1) What’s different in GPT-OSS (in plain words)
- Alternating attention pattern. Layers alternate between:
- Global (full) attention: each token can look at all previous tokens.
- Local (sliding-window) attention: each token only looks back, say, the last 128 tokens. This cuts cost while still catching nearby patterns. (OpenAI)
- GQA (Grouped multi-query attention). Many Q heads share a smaller set of K/V heads (e.g., 64 Q heads but only 8 K/V heads). You compute K/V once per K/V head and repeat them across the Q heads in each group — big win for memory bandwidth / speed. (OpenAI)
- Long-context RoPE. Rotary position embeddings with large context (reported 128K). Same RoPE idea you already used; just configured for long sequences. (Hugging Face)
- Learned attention sink (per head). Each head has a learned “extra mass” added to the softmax denominator so a tiny bit of probability can fall into a “null/sink” bucket. Intuition: stabilizes training, prevents heads from over-committing, and mimics the helpful “sink tokens” trick without adding actual tokens. (Hugging Face)
- (Outside attention) MoE feed-forwards with SwiGLU and softmax-after-top-k routing; not needed to grasp the attention path we’ll code here. (Hugging Face)
2) Mental model
- Global layers: classic causal attention.
- Local layers: same math but your mask zeros out keys beyond a sliding window (e.g., last 128 positions).
- GQA: compute K,V with far fewer heads, then
repeat_kv
to match the number of Q heads.
- Sink: compute normal softmax but divide by (sum(exp) + exp(sink_h)) per head. (Equivalently: softmax over N real logits plus 1 learned “ghost” logit; the “ghost” doesn’t contribute to the output vector.)

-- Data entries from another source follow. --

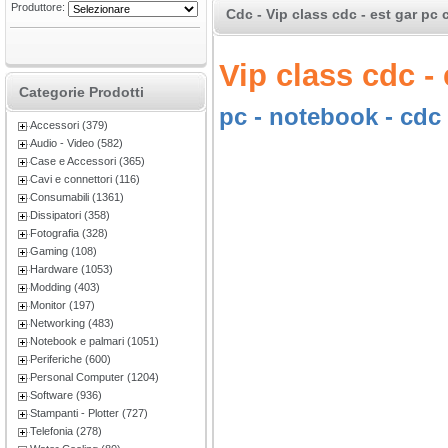
Produttore:
Cdc - Vip class cdc - est gar pc 
Vip class cdc - 
Categorie Prodotti
pc - notebook - cdc 
Accessori (379)
Audio - Video (582)
Case e Accessori (365)
Cavi e connettori (116)
Consumabili (1361)
Dissipatori (358)
Fotografia (328)
Gaming (108)
Hardware (1053)
Modding (403)
Monitor (197)
Networking (483)
Notebook e palmari (1051)
Periferiche (600)
Personal Computer (1204)
Software (936)
Stampanti - Plotter (727)
Telefonia (278)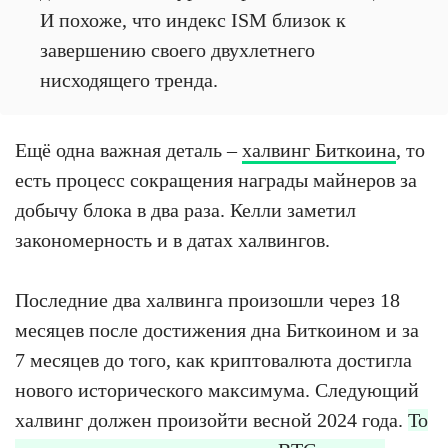
И похоже, что индекс ISM близок к
завершению своего двухлетнего
нисходящего тренда.
Ещё одна важная деталь –
халвинг Биткоина
, то
есть процесс сокращения награды майнеров за
добычу блока в два раза. Келли заметил
закономерность и в датах халвингов.
Последние два халвинга произошли через 18
месяцев после достижения дна Биткоином и за
7 месяцев до того, как криптовалюта достигла
нового исторического максимума. Следующий
халвинг должен произойти весной 2024 года.
То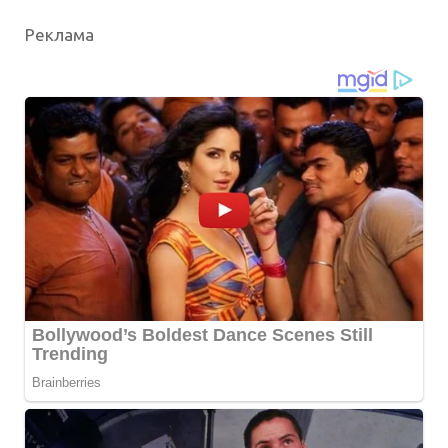
Реклама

What is the “attention sink”?
It’s a learned “none-of-the-above” option for each head during softmax attention.
Normally, a head must distribute 100% of its probability mass across real keys (past tokens). But sometimes none of the past tokens are actually helpful for that head at that moment. Forcing the head to pick something can create noisy, spiky gradients and random “fake matches.”
The sink gives each head a safe place to put leftover probability mass. Think of it as a ghost key with no value (so it doesn’t change the content), just a place for probability to go when the head isn’t confident.